Saoirse Ronan (Jo March) : Greta [Gerwig, la réalisatrice, ndlr] est une réalisatrice qui possède un regard neuf. Le rythme des dialogues et la musicalité d’une scène sont essentiels pour elle, ce qui rend le film très vivant. Et le coeur de l’histoire traite du rapport d’une femme de cette époque à l’argent et au succès, mais aussi du fait que pour réussir, on a besoin de nos proches autour de nous. Donc je pense que c’est une histoire qui reste très actuelle.

Selon vous, le propos féministe de cette histoire est-il toujours d’actualité ?

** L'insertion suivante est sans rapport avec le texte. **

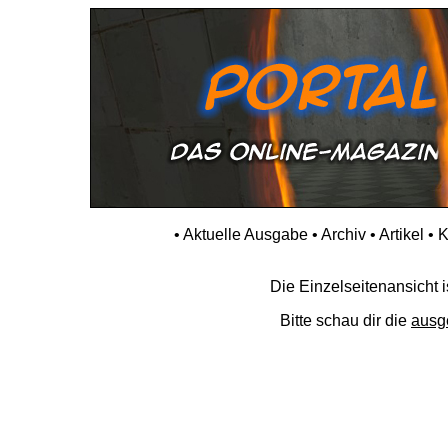
•
Aktuelle Ausgabe
•
Archiv
•
Artikel
•
K
Die Einzelseitenansicht is
Bitte schau dir die
ausg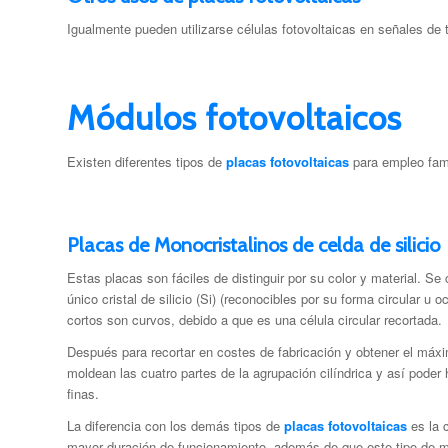
Igualmente pueden utilizarse células fotovoltaicas en señales de t
Módulos fotovoltaicos
Existen diferentes tipos de
placas fotovoltaicas
para empleo fami
Placas de Monocristalinos de celda de silicio
Estas placas son fáciles de distinguir por su color y material. 
único cristal de silicio (Si) (reconocibles por su forma circular u 
cortos son curvos, debido a que es una célula circular recortada.
Después para recortar en costes de fabricación y obtener el máx
moldean las cuatro partes de la agrupación cilíndrica y así poder
finas.
La diferencia con los demás tipos de
placas fotovoltaicas
es la c
mayor duración de funcionamiento, además de que este tipo de ma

Florence Pugh : Oui, bien sûr. Dans différents endroits du monde, il y a certainement des mœurs qui se rapprochent de ce que raconte le livre et le film. Comme les femmes qui subissent un mariage arrangé pour des raisons économiques. Il y a encore des endroits dans le monde où c’est toujours d’actualité. Même chez nous : on revient de loin, mais on a encore beaucoup de choses à accomplir en matière d’égalité.

Que faut-il en penser ? :

Honnêtement, on est rassuré très vite sur la réalisation : le scénario « tient », le parti pris dramatique aussi. A tout moment, un nouvel événement intervient, drame familial, nouveaux voisins, rivalités… bref, ce n’est pas la Comtesse de Ségur. De plus, le contexte de la Guerre de Sécession ne prête pas à l’insouciance ( cette guerre qui  dure de 1861 à 1865 provoque la mort de 620 000 soldats, dont 360 000 nordistes et 260 000 sudistes, ce qui en fait la guerre la plus meurtrière qu’aient connue les États-Unis à ce jour). S’il fallait mettre un petit bémol, il porterait sur le manque de « lisibilité » entre le présent et les souvenirs de Jo, (Josephine March), la narratrice : heureusement, au moment où l’intrigue se dénoue, chacun est là, bien campé dans son rôle, les personnalités et contributions de chaque membre de la famille élargie à l’oeuvre commune, limpides. Une belle famille, en vérité ! Vous aimerez.